Even though we’re saving a lot whilst in KL, the Sailor and I still have a really good standard of living. I couldn’t imagine having the same in London or Melbourne compared to what we have here, unless we were on a 6 figure salary, and even then it would be a struggle.

Accommodation

Being based in SE Asia of course has cut the costs of living coming from Melbourne. For example my rent has more than halved.

In Melbourne, I lived in a cosy 70 m2 one -bedroom flat in one of the most liveable suburbs for $2000 AUD per month (approx. £1100 GBP.) It was in a great location with a lovely park nearby, and came with a small garden.

In comparison to KL, I live in a 120 m2 three-bedroom flat in one of the most exclusive expat neighbourhoods for 2’300 RM per month (approx. $700 AUD or £460 GBP.) All rooms are en-suite with an additional bathroom.

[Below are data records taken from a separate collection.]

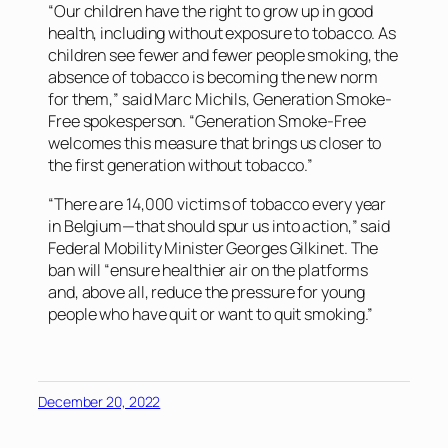
“Our children have the right to grow up in good
health, including without exposure to tobacco. As
children see fewer and fewer people smoking, the
absence of tobacco is becoming the new norm
for them,” said Marc Michils, Generation Smoke-
Free spokesperson. “Generation Smoke-Free
welcomes this measure that brings us closer to
the first generation without tobacco.”
“There are 14,000 victims of tobacco every year
in Belgium—that should spur us into action,” said
Federal Mobility Minister Georges Gilkinet. The
ban will “ensure healthier air on the platforms
and, above all, reduce the pressure for young
people who have quit or want to quit smoking.”
December 20, 2022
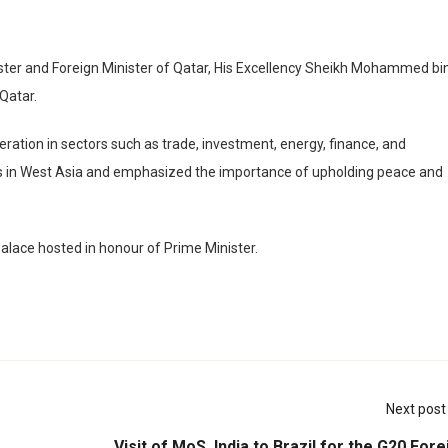
ister and Foreign Minister of Qatar, His Excellency Sheikh Mohammed bi
Qatar.
ation in sectors such as trade, investment, energy, finance, and
s in West Asia and emphasized the importance of upholding peace and
alace hosted in honour of Prime Minister.
Next post
Visit of MoS, India to Brazil for the G20 Fore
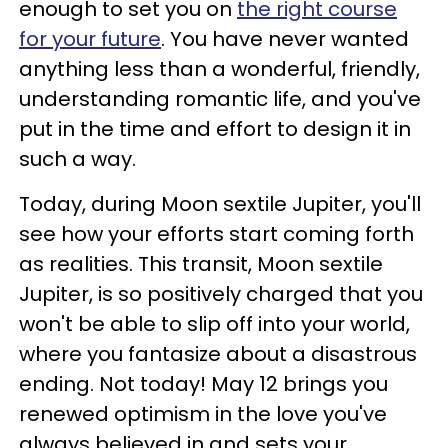
enough to set you on
the right course
for your future
. You have never wanted
anything less than a wonderful, friendly,
understanding romantic life, and you've
put in the time and effort to design it in
such a way.
Today, during Moon sextile Jupiter, you'll
see how your efforts start coming forth
as realities. This transit, Moon sextile
Jupiter, is so positively charged that you
won't be able to slip off into your world,
where you fantasize about a disastrous
ending. Not today! May 12 brings you
renewed optimism in the love you've
always believed in and sets your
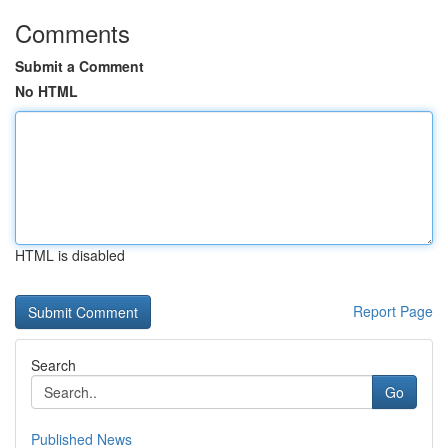
Comments
Submit a Comment
No HTML
HTML is disabled
Report Page
Search
Go
Published News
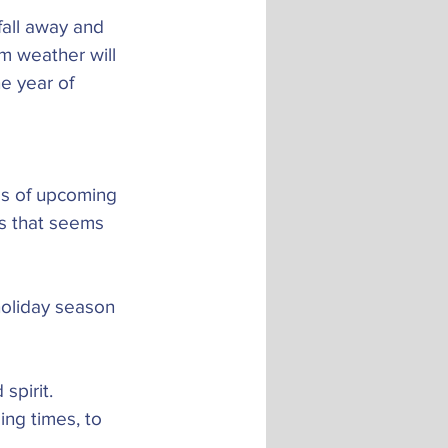
fall away and 
m weather will 
e year of 
ies of upcoming 
ss that seems 
holiday season 
spirit.
ng times, to 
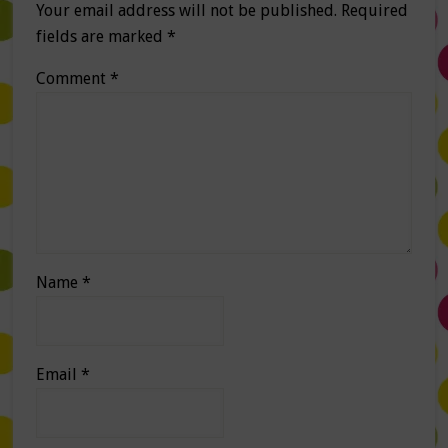
Your email address will not be published.
Required
fields are marked
*
Comment
*
Name
*
Email
*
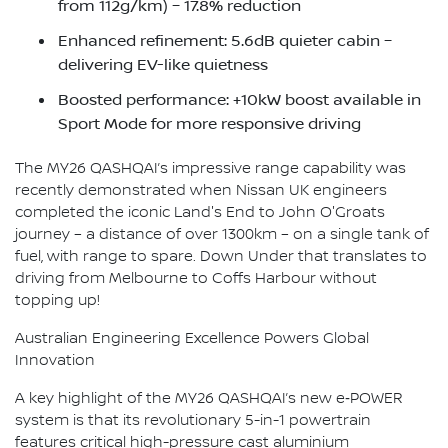
from 112g/km) – 17.8% reduction
Enhanced refinement: 5.6dB quieter cabin –
delivering EV-like quietness
Boosted performance: +10kW boost available in
Sport Mode for more responsive driving
The MY26 QASHQAI’s impressive range capability was
recently demonstrated when Nissan UK engineers
completed the iconic Land's End to John O'Groats
journey – a distance of over 1300km – on a single tank of
fuel, with range to spare. Down Under that translates to
driving from Melbourne to Coffs Harbour without
topping up!
Australian Engineering Excellence Powers Global
Innovation
A key highlight of the MY26 QASHQAI’s new e‑POWER
system is that its revolutionary 5-in-1 powertrain
features critical high-pressure cast aluminium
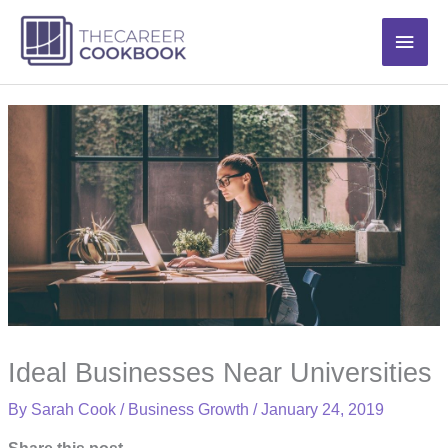
Skip
Main
to
content
Men
Ideal Businesses Near Universities
By
Sarah Cook
/
Business Growth
/
January 24, 2019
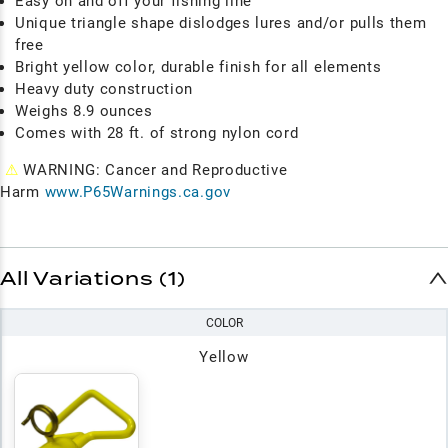
Easy on and off your fishing line
Unique triangle shape dislodges lures and/or pulls them
free
Bright yellow color, durable finish for all elements
Heavy duty construction
Weighs 8.9 ounces
Comes with 28 ft. of strong nylon cord
⚠
WARNING: Cancer and Reproductive
Harm
www.P65Warnings.ca.gov
All Variations (1)
COLOR
Yellow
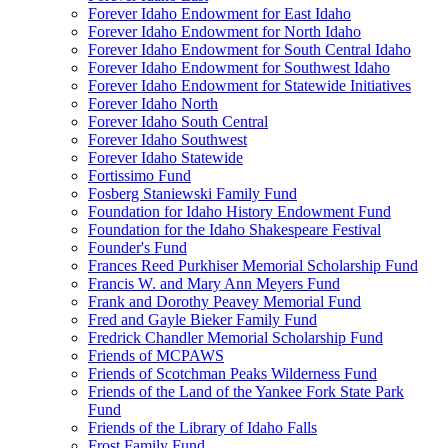
Forever Idaho Endowment for East Idaho
Forever Idaho Endowment for North Idaho
Forever Idaho Endowment for South Central Idaho
Forever Idaho Endowment for Southwest Idaho
Forever Idaho Endowment for Statewide Initiatives
Forever Idaho North
Forever Idaho South Central
Forever Idaho Southwest
Forever Idaho Statewide
Fortissimo Fund
Fosberg Staniewski Family Fund
Foundation for Idaho History Endowment Fund
Foundation for the Idaho Shakespeare Festival
Founder's Fund
Frances Reed Purkhiser Memorial Scholarship Fund
Francis W. and Mary Ann Meyers Fund
Frank and Dorothy Peavey Memorial Fund
Fred and Gayle Bieker Family Fund
Fredrick Chandler Memorial Scholarship Fund
Friends of MCPAWS
Friends of Scotchman Peaks Wilderness Fund
Friends of the Land of the Yankee Fork State Park
Fund
Friends of the Library of Idaho Falls
Frost Family Fund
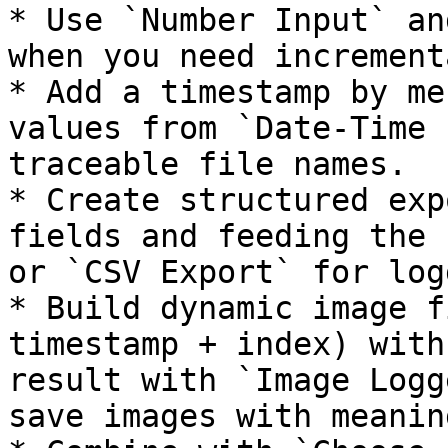
* Use `Number Input` an
when you need increment
* Add a timestamp by me
values from `Date-Time 
traceable file names.

* Create structured exp
fields and feeding the 
or `CSV Export` for log
* Build dynamic image f
timestamp + index) with
result with `Image Logg
save images with meanin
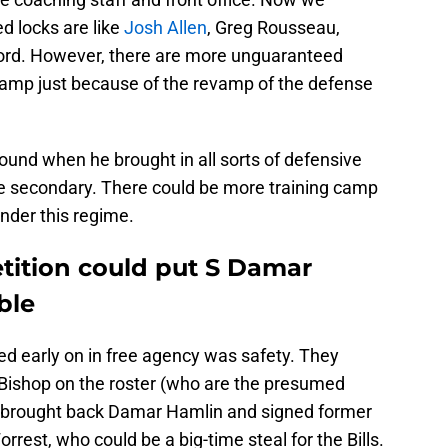
d locks are like
Josh Allen
, Greg Rousseau,
ford. However, there are more unguaranteed
 camp just because of the revamp of the defense
nd when he brought in all sorts of defensive
the secondary. There could be more training camp
nder this regime.
ition could put S Damar
ble
sed early on in free agency was safety. They
Bishop on the roster (who are the presumed
lo brought back Damar Hamlin and signed former
st, who could be a big-time steal for the Bills.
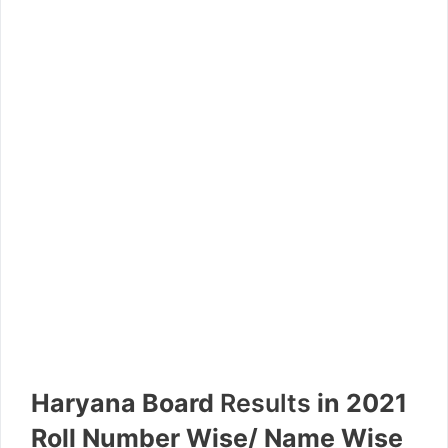
Haryana Board
Results
in 2021
Roll Number Wise/ Name Wise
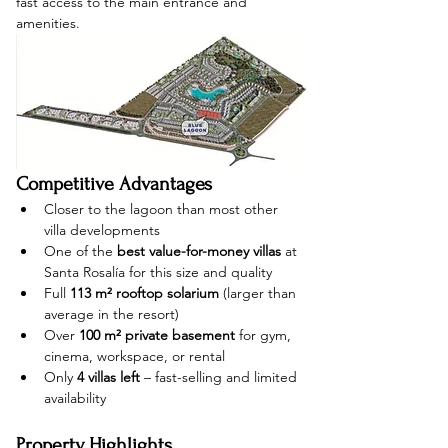
fast access to the main entrance and 
amenities.
Competitive Advantages
Closer to the lagoon than most other 
villa developments
One of the 
best value-for-money villas
 at 
Santa Rosalía for this size and quality
Full 
113 m² rooftop solarium
 (larger than 
average in the resort)
Over 
100 m² private basement
 for gym, 
cinema, workspace, or rental
Only 
4 villas left
 – fast-selling and limited 
availability
Property Highlights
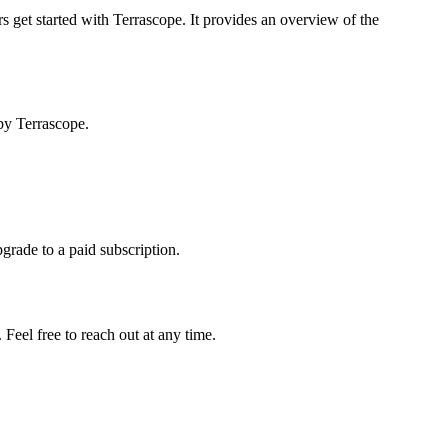
s get started with Terrascope. It provides an overview of the
by Terrascope.
pgrade to a paid subscription.
Feel free to reach out at any time.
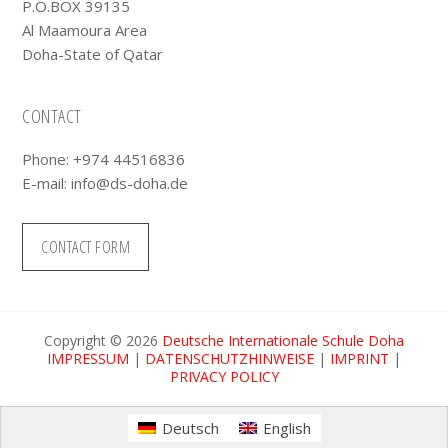
P.O.BOX 39135
Al Maamoura Area
Doha-State of Qatar
CONTACT
Phone: +974 44516836
E-mail:
info@ds-doha.de
CONTACT FORM
Copyright © 2026
Deutsche Internationale Schule Doha
IMPRESSUM
|
DATENSCHUTZHINWEISE
|
IMPRINT
|
PRIVACY POLICY
Deutsch
English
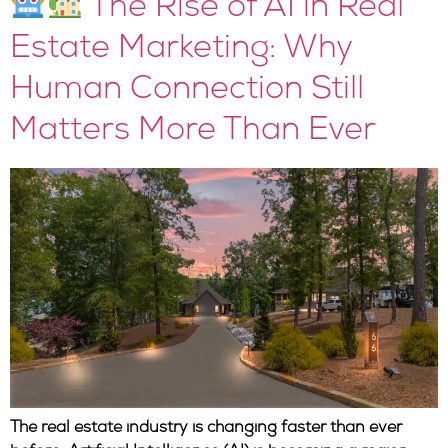
The Rise of AI in Real
Estate Marketing: Why
Human Connection Still
Matters More Than Ever
The real estate industry is changing faster than ever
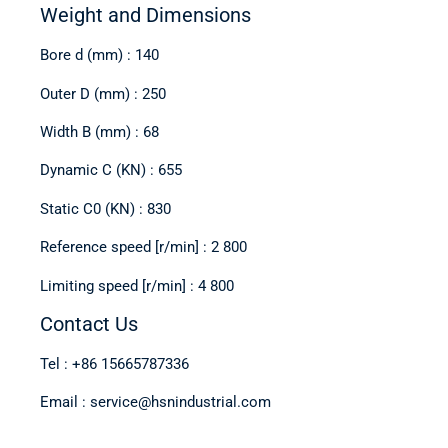
Weight and Dimensions
Bore d (mm) : 140
Outer D (mm) : 250
Width B (mm) : 68
Dynamic C (KN) : 655
Static C0 (KN) : 830
Reference speed [r/min] : 2 800
Limiting speed [r/min] : 4 800
Contact Us
Tel : +86 15665787336
Email : service@hsnindustrial.com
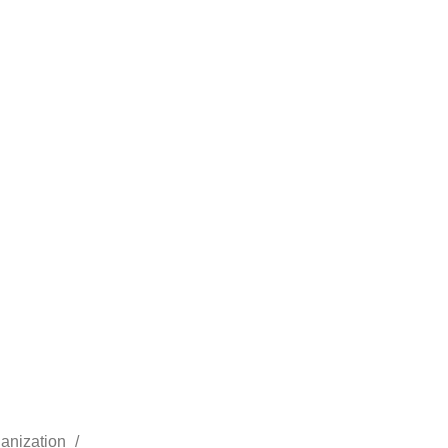
anization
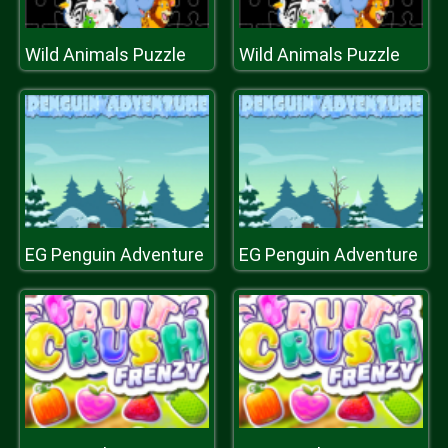
Wild Animals Puzzle
Wild Animals Puzzle
EG Penguin Adventure
EG Penguin Adventure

It also has a balcony and access to (don’t hate me) : an Olympic sized swimming pool, 2 additional secluded pools, a gym, tennis court, squash court, badminton court, sauna, jacuzzi, 2 allocated parking spaces and a herb garden. This is a pretty standard set-up for expats in KL.

English.

My Bahasa Malaysia has been slow on the uptake because almost everyone speaks English fluently in KL. As a former British colony and being a melting pot of cultures and languages, aside from Bahasa, English is commonly the medium in which people communicate. For English speakers, this makes living here a lot easier.

The Locals

From experience, the people who live in your new place of residence can really make or break your experience there. Luxurious condos and roof-top bars might be nice, but if the locals are cold and unwelcoming then it won’t make you want to stay. And nor would it feel good.

Thankfully, local KLites are lovely people. As well as being genuinely friendly, humble and kind, they have made me feel so welcome as an expat in their country.

Part of their tolerance and acceptance towards out-of-towners stems from the cultural make-up of the city. Kuala Lumpur was built by foreigners and unlike any other Southeast Asian country, Malaysia is made up of 3 main ethnic communities.

According to my Lonely Planet bible on ‘Kuala Lumpur, Melaka & Penang’, if KL were 100 people then:

  • 45 would be Malay
  • 43 would be Chinese
  • 10 would be Indian
  • 2 would be other

This makes KL hugely intriguing culturally and there’s always some form of celebration going on in the city, as well as many Bank Holidays to accommodate them (always a bonus.)

Although only within the 2%, the expat bubble in Kuala Lumpur is big. You’d be surprised at how many Europeans, Australians and Americans call KL home.

As I’ve been bunny hopping from one country to the next over the past 7 years, it’s nice to find a place to settle for a while. Malaysia has been one of the most fascinating places I’ve lived and it didn’t take long to adjust to life here.

For some who move to KL as the first Southeast Asian stop, then there’ll surely be a few initial frustrations. Sometimes I witness this from fellow teachers at school, although anywhere in the world requires a settling in period. Regardless, many expats stay for a long time and some a lifetime. Even the last two visitors I had in KL said they could happily move here!

As I already had two years under my belt in Thailand, KL in comparison is a doddle. A friend who relocated to KL here before I did described life in the city as ‘expat living for dummies’ because it’s so easy. And it very much is. Standards are much more “western” than other places in the region and the language barriers are few.

As Internations suggests, and I would hugely back it up: Kuala Lumpur is probably the best place to live in Asia for expats. The quality of life vs cost and ease of living make it so.

I can’t say for how long I’ll stay, but I can say that living in Kuala Lumpur has given me more than I hoped for, and I’ll surely be making the most of the time I have left.